‘Gaman’ is a Japanese word that cannot be adequately translated into English. Instead, Director Ailin Conant unravels its meaning through a play that is drenched in metaphors. Fish are central figures in this allegorical exposition, whether they be earth-bound, tank-starved, market-bought, free-swimming or fictionalised fantasies. Words themselves become self-referential, as Dipika Guha’s script carefully builds its own self-contained mode of expression, weaving together a rich individualistic texture of Japanese-American vocabulary.
We follow the life of Tomomi, a Japanese girl who voyages to America in the years prior to the Hiroshima bombing. She is drifting to a country, and a future self, that resist her arrival. Her narrative passage accords with the mythical Koi fish, who swim tirelessly against the current in order to achieve a beautiful moment of metamorphosis.
Tomoko Komura plays young Tomomi, exposing her duplicity with beautiful subtlety. She embeds moments of self-conscious introspection into the performance, both freeing and feeding our imagination. She allows us only the occasional glimpse of the poignant tumult that persists below Tomomi’s serene façade. This idea is central to “gaman”, which is achieved through the compression of personal suffering to a dark and undetectable corner, using patience, perseverance, self-denial and tolerance. You-Ri Yamanaka melds into the protagonist when Tomomi grows up; she succeeds in bringing out the beauty of her character’s intense stoicism, revealing the diamonds that finally emerge after carbon has been sufficiently pressurised.
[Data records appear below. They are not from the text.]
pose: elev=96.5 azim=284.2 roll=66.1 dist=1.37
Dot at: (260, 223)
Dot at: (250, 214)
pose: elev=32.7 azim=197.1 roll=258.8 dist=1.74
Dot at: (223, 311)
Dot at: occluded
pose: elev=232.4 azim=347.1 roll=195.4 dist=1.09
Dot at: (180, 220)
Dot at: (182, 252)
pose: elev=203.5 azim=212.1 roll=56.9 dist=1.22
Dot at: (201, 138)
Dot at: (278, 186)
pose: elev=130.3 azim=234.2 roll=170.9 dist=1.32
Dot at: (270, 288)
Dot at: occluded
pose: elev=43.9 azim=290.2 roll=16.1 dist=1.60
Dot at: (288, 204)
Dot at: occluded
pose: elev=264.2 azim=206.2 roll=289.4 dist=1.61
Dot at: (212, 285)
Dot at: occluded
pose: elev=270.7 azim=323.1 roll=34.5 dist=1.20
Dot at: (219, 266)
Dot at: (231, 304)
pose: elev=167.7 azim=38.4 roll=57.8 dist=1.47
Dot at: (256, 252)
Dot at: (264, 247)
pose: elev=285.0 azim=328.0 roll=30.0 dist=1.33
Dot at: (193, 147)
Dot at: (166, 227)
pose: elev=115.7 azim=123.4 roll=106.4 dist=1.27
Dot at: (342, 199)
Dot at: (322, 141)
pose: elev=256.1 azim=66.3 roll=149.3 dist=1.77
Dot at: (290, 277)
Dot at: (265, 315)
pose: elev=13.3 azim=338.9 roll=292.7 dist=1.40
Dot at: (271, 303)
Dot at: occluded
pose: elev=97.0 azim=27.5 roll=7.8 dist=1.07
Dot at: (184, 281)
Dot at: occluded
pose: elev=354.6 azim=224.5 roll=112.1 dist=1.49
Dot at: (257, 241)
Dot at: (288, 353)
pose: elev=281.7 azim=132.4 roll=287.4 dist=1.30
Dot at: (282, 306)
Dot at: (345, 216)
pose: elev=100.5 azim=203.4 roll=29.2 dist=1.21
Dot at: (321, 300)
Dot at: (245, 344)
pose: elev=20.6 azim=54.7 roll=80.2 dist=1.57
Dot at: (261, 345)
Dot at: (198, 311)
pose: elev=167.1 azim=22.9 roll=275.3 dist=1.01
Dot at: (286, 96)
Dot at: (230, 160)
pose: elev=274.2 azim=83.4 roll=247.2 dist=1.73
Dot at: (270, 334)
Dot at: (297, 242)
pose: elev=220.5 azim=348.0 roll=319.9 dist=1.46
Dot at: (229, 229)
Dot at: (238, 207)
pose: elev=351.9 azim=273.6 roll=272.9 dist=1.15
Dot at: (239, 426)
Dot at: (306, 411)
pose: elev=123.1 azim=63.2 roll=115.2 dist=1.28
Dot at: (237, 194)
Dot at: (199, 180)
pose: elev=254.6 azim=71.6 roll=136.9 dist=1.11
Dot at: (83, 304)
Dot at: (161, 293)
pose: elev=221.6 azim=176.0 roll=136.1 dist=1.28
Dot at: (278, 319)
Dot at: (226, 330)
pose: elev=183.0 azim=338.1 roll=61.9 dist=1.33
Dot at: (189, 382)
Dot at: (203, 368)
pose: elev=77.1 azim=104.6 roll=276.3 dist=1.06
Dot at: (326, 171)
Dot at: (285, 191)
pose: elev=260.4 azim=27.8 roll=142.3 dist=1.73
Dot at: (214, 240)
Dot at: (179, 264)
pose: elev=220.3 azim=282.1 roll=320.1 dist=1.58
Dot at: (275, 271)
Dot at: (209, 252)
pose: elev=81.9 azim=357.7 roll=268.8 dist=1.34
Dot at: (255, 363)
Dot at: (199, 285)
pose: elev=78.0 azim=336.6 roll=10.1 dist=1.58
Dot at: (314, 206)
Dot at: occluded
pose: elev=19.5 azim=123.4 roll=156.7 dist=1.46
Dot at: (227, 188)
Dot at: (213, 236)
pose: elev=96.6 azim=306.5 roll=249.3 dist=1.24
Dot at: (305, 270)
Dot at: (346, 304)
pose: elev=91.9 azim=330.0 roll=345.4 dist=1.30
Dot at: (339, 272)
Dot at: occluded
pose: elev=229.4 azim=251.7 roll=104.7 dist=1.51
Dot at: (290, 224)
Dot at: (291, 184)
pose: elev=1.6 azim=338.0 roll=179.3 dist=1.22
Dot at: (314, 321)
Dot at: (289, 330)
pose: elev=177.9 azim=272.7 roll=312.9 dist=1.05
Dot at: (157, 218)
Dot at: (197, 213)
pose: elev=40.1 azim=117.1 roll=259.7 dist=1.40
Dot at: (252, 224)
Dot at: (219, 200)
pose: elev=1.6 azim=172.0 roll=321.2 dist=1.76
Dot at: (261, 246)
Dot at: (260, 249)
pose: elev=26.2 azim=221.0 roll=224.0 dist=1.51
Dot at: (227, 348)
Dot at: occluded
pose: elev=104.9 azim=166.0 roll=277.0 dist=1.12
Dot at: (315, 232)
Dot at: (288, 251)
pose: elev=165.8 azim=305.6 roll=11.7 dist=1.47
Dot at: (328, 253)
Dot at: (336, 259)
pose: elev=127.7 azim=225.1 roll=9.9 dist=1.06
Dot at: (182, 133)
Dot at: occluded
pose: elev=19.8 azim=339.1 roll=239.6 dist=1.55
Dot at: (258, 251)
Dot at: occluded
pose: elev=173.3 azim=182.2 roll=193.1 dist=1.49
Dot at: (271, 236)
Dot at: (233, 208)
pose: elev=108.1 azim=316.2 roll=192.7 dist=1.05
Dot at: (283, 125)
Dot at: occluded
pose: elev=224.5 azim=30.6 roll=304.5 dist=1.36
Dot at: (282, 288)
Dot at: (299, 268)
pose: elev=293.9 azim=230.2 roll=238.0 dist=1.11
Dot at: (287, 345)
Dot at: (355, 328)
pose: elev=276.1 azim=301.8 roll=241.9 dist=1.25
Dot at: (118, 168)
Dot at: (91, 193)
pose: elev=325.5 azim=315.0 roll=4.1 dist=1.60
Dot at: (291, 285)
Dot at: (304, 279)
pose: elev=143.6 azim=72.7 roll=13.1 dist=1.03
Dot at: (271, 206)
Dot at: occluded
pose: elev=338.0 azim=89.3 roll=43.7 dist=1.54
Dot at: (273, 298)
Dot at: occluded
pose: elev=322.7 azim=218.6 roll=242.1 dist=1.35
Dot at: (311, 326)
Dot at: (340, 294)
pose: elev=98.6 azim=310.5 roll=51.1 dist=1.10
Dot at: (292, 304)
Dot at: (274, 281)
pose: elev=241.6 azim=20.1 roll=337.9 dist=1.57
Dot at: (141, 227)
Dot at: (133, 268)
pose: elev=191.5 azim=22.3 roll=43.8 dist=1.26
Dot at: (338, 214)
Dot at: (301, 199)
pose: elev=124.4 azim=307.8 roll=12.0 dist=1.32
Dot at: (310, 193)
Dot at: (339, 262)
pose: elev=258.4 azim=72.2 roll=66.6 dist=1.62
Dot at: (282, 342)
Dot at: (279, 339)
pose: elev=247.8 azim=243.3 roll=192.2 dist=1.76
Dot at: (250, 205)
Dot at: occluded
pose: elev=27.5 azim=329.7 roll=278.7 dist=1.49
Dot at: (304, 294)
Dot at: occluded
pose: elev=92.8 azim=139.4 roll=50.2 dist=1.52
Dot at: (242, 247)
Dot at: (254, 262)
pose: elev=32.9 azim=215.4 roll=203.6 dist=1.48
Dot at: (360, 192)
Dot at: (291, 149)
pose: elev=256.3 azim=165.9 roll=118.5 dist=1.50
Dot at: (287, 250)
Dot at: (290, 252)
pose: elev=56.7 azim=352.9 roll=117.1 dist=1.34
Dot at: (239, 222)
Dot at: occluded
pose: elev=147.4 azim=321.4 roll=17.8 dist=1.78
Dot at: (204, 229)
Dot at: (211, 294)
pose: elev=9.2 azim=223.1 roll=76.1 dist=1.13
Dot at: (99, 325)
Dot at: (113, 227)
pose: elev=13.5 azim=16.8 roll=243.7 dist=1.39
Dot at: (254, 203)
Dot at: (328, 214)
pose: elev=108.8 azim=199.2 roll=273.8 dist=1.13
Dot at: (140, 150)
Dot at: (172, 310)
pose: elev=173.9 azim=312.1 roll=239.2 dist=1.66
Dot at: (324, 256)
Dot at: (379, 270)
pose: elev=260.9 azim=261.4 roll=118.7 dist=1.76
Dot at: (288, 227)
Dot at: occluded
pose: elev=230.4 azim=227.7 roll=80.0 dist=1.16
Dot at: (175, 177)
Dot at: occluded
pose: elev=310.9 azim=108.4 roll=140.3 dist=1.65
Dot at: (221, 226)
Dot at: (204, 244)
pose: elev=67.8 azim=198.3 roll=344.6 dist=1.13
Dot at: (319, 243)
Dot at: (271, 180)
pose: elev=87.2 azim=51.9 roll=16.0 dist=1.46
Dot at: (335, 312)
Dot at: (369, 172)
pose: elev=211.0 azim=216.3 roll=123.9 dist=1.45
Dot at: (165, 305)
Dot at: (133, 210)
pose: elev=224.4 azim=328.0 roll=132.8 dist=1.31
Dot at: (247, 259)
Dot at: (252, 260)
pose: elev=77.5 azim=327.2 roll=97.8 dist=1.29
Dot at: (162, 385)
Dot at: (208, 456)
The play’s spatial dimensions are intricately composed by set designer Helen Croyston, who uses three iridescent curtains to softly define the parameters of the on-stage action. The opacity of the curtains, combined with the mellow hues of the walls and the light, gives the space a feeling of fluidity. This encourages multiple ways of seeing the tale, as well as a constant re-contextualisation of the objects that tell it. It’s a bit like the thrill imbued by a magical Chinese Box, that just keeps on giving. A quintessentially Japanese table acts as the fishmonger’s stall, the marital dining table, the fish tank, and ultimately Tomomi’s hospital bed. People as well as objects multiply: five actors inhabit an incredible thirteen personas. And each part is so convincing and distinctive that I only realised when a modest group of five emerged for the curtain call.
This diversity of both functionality and personality is very relevant to Tomomi’s version of selfhood. Her own intersectional history is continually responding to prescribed ways of acting, in terms of racial pressure, sexual orientation, ageing, and gender norms. The Art of Gaman is an under-stated work of art. It is sculpted in a way that allows form and meaning to act in harmonious reflection.